### GIVEN INFORMATION
========
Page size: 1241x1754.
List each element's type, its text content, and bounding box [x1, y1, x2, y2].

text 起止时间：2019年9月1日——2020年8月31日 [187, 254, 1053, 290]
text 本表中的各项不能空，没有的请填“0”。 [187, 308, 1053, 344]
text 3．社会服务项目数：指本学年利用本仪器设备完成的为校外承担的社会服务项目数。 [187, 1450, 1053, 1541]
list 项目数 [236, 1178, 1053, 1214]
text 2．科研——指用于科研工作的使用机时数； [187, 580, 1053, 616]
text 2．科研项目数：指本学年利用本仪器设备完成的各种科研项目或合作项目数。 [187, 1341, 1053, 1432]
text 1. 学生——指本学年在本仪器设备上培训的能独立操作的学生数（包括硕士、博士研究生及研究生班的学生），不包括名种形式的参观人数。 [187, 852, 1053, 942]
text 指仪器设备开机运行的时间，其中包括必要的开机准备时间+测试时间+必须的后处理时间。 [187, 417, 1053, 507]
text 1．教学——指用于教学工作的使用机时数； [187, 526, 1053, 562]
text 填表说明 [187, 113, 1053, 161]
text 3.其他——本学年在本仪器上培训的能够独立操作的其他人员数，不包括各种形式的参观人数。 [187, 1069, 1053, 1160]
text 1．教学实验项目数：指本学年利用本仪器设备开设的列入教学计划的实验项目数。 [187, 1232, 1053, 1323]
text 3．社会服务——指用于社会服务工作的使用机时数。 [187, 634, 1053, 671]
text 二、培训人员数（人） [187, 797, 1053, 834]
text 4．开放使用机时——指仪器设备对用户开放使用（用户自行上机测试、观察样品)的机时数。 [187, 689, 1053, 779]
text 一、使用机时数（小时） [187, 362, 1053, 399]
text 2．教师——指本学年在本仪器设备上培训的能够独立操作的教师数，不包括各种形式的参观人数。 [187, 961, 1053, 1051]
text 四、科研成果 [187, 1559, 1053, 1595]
========
### REQUIREMENT
The answer is the line holding "List each element's" and all the lines after it through the end of the records, repeated exactly.

### SOLUTION
List each element's type, its text content, and bounding box [x1, y1, x2, y2].

text 起止时间：2019年9月1日——2020年8月31日 [187, 254, 1053, 290]
text 本表中的各项不能空，没有的请填“0”。 [187, 308, 1053, 344]
text 3．社会服务项目数：指本学年利用本仪器设备完成的为校外承担的社会服务项目数。 [187, 1450, 1053, 1541]
list 项目数 [236, 1178, 1053, 1214]
text 2．科研——指用于科研工作的使用机时数； [187, 580, 1053, 616]
text 2．科研项目数：指本学年利用本仪器设备完成的各种科研项目或合作项目数。 [187, 1341, 1053, 1432]
text 1. 学生——指本学年在本仪器设备上培训的能独立操作的学生数（包括硕士、博士研究生及研究生班的学生），不包括名种形式的参观人数。 [187, 852, 1053, 942]
text 指仪器设备开机运行的时间，其中包括必要的开机准备时间+测试时间+必须的后处理时间。 [187, 417, 1053, 507]
text 1．教学——指用于教学工作的使用机时数； [187, 526, 1053, 562]
text 填表说明 [187, 113, 1053, 161]
text 3.其他——本学年在本仪器上培训的能够独立操作的其他人员数，不包括各种形式的参观人数。 [187, 1069, 1053, 1160]
text 1．教学实验项目数：指本学年利用本仪器设备开设的列入教学计划的实验项目数。 [187, 1232, 1053, 1323]
text 3．社会服务——指用于社会服务工作的使用机时数。 [187, 634, 1053, 671]
text 二、培训人员数（人） [187, 797, 1053, 834]
text 4．开放使用机时——指仪器设备对用户开放使用（用户自行上机测试、观察样品)的机时数。 [187, 689, 1053, 779]
text 一、使用机时数（小时） [187, 362, 1053, 399]
text 2．教师——指本学年在本仪器设备上培训的能够独立操作的教师数，不包括各种形式的参观人数。 [187, 961, 1053, 1051]
text 四、科研成果 [187, 1559, 1053, 1595]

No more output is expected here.